What needs to be done.
Wherever the string "maison" shows up in the records below, return that line.

Extracted material below:

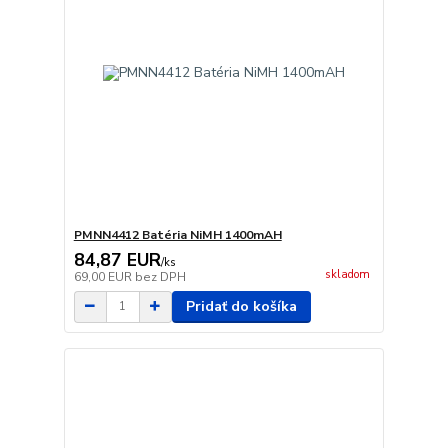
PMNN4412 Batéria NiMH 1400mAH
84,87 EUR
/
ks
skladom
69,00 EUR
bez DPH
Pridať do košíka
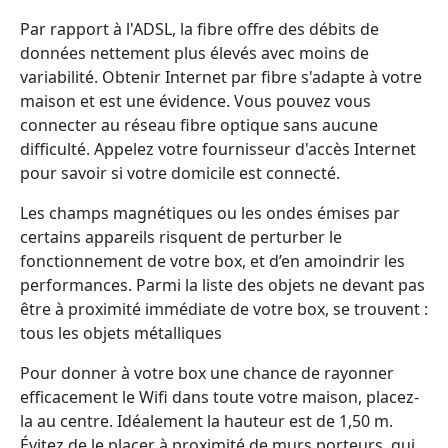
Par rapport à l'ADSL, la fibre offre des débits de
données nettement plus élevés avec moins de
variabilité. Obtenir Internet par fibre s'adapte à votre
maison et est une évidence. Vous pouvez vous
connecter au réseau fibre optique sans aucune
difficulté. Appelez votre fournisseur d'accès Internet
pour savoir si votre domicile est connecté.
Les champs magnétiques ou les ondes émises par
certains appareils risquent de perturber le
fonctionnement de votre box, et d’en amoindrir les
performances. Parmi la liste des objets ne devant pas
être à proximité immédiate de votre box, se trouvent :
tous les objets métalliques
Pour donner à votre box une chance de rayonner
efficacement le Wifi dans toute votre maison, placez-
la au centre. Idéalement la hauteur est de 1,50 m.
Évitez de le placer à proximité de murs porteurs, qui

End of Extracted material.

Response below.
maison et est une évidence. Vous pouvez vous
efficacement le Wifi dans toute votre maison, placez-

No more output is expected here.